[Input]

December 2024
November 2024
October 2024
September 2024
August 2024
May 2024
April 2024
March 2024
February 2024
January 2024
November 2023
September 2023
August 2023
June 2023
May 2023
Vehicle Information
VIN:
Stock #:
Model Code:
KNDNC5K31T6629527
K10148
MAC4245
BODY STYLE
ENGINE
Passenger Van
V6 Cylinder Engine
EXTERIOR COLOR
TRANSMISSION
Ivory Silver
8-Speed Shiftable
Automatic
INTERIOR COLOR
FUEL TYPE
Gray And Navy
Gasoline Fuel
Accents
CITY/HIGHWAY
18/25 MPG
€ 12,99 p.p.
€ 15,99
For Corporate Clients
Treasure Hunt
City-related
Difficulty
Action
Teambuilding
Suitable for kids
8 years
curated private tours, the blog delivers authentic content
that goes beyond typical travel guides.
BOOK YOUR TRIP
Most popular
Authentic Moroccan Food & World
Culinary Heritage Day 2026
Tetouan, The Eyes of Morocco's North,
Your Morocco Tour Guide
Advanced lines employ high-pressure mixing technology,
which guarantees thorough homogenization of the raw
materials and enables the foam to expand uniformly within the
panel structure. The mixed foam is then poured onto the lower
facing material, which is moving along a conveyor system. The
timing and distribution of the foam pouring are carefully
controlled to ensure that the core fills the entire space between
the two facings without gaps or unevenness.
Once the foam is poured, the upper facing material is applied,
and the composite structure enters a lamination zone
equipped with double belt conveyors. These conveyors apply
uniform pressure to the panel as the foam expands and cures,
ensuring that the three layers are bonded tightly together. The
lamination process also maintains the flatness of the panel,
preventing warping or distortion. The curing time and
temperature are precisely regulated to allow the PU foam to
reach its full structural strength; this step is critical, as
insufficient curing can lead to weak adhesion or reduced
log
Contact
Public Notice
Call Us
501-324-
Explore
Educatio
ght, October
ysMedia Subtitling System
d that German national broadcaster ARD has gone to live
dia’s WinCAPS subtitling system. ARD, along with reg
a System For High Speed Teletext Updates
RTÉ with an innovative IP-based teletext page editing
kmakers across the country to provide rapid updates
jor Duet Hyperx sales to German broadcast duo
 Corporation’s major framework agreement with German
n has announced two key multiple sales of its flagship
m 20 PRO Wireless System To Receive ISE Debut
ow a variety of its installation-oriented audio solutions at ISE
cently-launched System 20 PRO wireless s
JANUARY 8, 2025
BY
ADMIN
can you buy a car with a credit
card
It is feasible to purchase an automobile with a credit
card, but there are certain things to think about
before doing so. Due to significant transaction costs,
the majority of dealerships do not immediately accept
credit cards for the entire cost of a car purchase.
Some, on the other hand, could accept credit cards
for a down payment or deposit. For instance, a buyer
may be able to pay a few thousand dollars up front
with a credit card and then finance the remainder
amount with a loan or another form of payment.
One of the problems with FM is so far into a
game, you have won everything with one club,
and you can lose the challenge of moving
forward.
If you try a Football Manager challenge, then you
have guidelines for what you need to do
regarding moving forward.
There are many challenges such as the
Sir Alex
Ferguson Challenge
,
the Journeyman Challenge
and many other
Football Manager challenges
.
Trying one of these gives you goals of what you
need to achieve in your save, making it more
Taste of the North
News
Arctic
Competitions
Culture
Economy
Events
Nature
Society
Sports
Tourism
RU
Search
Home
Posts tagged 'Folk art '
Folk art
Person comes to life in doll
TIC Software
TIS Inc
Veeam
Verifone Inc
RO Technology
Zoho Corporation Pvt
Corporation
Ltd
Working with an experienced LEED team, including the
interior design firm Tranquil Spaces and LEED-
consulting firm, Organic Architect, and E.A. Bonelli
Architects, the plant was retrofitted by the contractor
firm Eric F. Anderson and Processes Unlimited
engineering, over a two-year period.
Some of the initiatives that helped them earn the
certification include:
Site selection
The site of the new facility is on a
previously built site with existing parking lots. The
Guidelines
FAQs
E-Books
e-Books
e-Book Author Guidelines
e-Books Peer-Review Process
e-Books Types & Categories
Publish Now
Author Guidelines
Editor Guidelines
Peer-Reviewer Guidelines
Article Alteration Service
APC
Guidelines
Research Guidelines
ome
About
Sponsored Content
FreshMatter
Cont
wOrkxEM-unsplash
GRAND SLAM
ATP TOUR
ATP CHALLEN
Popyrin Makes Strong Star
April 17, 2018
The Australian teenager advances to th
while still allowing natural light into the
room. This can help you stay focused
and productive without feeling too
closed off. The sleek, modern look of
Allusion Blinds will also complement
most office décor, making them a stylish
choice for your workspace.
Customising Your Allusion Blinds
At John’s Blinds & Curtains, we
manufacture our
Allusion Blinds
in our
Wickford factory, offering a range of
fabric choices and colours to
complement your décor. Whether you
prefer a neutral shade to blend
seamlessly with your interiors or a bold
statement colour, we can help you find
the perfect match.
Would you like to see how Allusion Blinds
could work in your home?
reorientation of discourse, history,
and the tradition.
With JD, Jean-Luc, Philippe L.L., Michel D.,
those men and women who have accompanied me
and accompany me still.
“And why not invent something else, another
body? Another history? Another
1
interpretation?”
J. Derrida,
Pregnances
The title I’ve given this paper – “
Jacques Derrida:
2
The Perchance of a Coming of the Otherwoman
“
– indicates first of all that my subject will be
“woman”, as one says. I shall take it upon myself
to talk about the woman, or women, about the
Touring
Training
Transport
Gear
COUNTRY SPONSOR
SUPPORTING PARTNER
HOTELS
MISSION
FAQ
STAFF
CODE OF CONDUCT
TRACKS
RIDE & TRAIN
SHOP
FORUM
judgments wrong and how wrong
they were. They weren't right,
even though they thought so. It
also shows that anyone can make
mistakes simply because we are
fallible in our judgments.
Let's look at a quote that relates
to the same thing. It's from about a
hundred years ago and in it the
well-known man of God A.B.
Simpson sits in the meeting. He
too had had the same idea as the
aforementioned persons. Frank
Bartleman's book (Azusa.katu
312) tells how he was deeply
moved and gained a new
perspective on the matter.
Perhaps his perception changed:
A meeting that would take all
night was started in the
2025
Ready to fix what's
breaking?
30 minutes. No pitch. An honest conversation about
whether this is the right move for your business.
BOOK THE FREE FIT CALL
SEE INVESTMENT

[/Input]

* _Aim of the exercise_:
Pull out the lines above, starting with the very first one and ending with the line that contains "Advanced lines employ", and reproduce them word for word.

* _Result for this exercise_:
December 2024
November 2024
October 2024
September 2024
August 2024
May 2024
April 2024
March 2024
February 2024
January 2024
November 2023
September 2023
August 2023
June 2023
May 2023
Vehicle Information
VIN:
Stock #:
Model Code:
KNDNC5K31T6629527
K10148
MAC4245
BODY STYLE
ENGINE
Passenger Van
V6 Cylinder Engine
EXTERIOR COLOR
TRANSMISSION
Ivory Silver
8-Speed Shiftable
Automatic
INTERIOR COLOR
FUEL TYPE
Gray And Navy
Gasoline Fuel
Accents
CITY/HIGHWAY
18/25 MPG
€ 12,99 p.p.
€ 15,99
For Corporate Clients
Treasure Hunt
City-related
Difficulty
Action
Teambuilding
Suitable for kids
8 years
curated private tours, the blog delivers authentic content
that goes beyond typical travel guides.
BOOK YOUR TRIP
Most popular
Authentic Moroccan Food & World
Culinary Heritage Day 2026
Tetouan, The Eyes of Morocco's North,
Your Morocco Tour Guide
Advanced lines employ high-pressure mixing technology,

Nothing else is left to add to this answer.